Similar grants at other schools have incorporated iPods into college courses on a much larger scale.

This semester, Faulkner Fox, visiting instructor of English at Duke University, is providing iPods to students in her iPod-approved English 109 course.

The students will use the iPods in order to record interviews of at least two people for a personal reportage project.

At Duke, students enrolled in such iPod-approved courses can rent a fifth-generation video iPod and an accompanying recording device for free.

They can also purchase the package, which has a market value of over $300, for the reduced price of $99.

In fall of 2004, Duke’s Center for Instructional Technology distributed the iPod and recording device to over 1,600 first-year students.

The iPods were used in many ways, from recording lectures to collecting pulse rate data during physical activity.

For Fox, the biggest benefit of the iPod as a recording tool is its ability to create a long-lasting file.

“The main thing is that (the interview) is not going to deteriorate,” she said. “This just seems like a more durable way.”

At the University, there are no formal programs that distribute iPods like at Duke.

Michael Williams, associate director of the office of educational technology within the College of Education, pointed out that Duke is a private university and has more funding for campus-wide initiatives.
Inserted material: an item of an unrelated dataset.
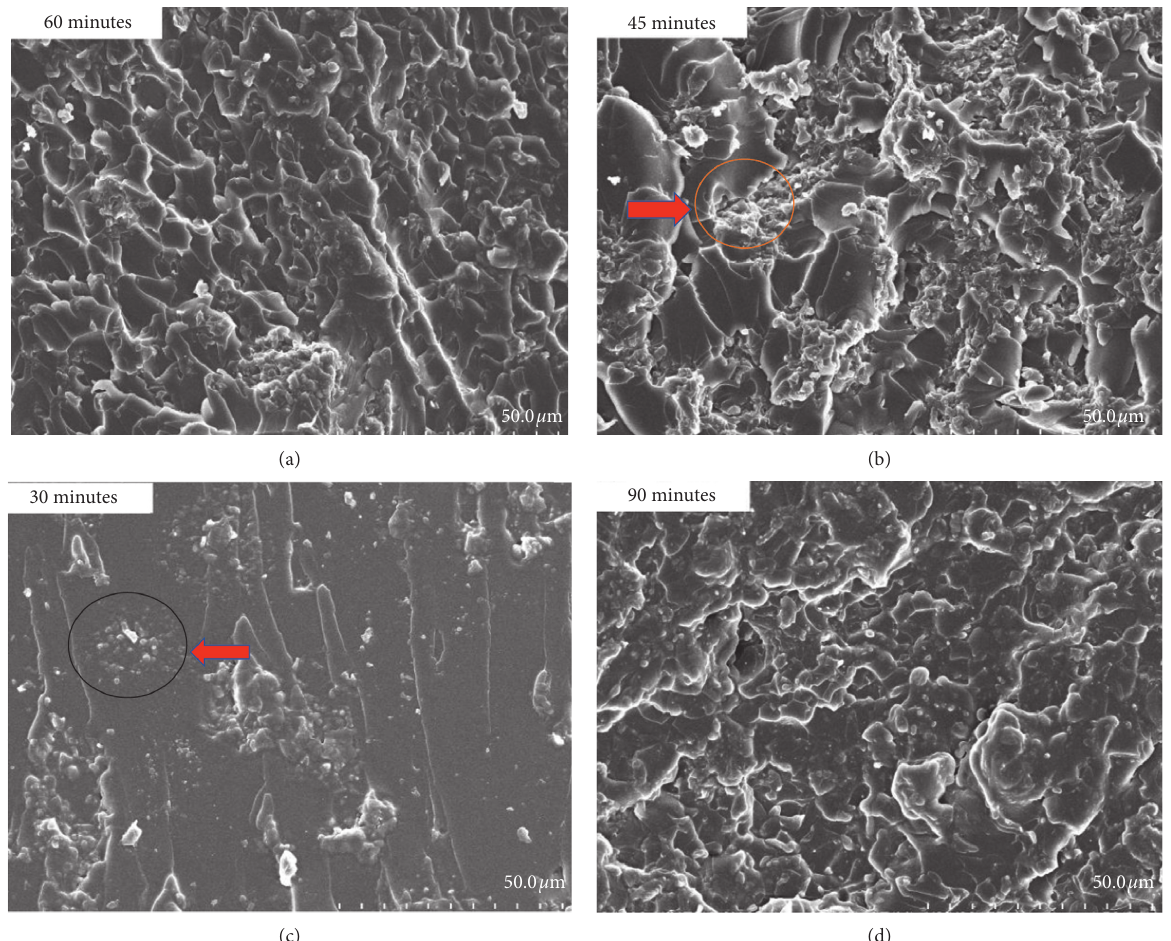
Figure 7: FE-SEM of epoxy Epikote 240/nanoclay I.30E nanocomposite materials.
Still, some University classes provide similar technology, like Writing with Video, a course within the School of Art and Design that provides laptops to enrolled students.

Robert Croy, Mac and media specialist within the College of Education, also fuses technology with education.

He works to create long-lasting podcasts for waterCAMPWS, a College of Engineering unit that deals with water purification.

Using an Apple program called Final Cut Pro, Croy records videos of PowerPoint presentations on water treatment, usually given by students.

He then cuts out the video footage and syncs the remaining audio with the PowerPoint slides from the presentation.

Still, he explained that these podcasts are a means of review, not an excuse to miss lectures or presentations.

“A podcast (or) an iPod is no different than a pencil,” he said. “It’s just a different tool.”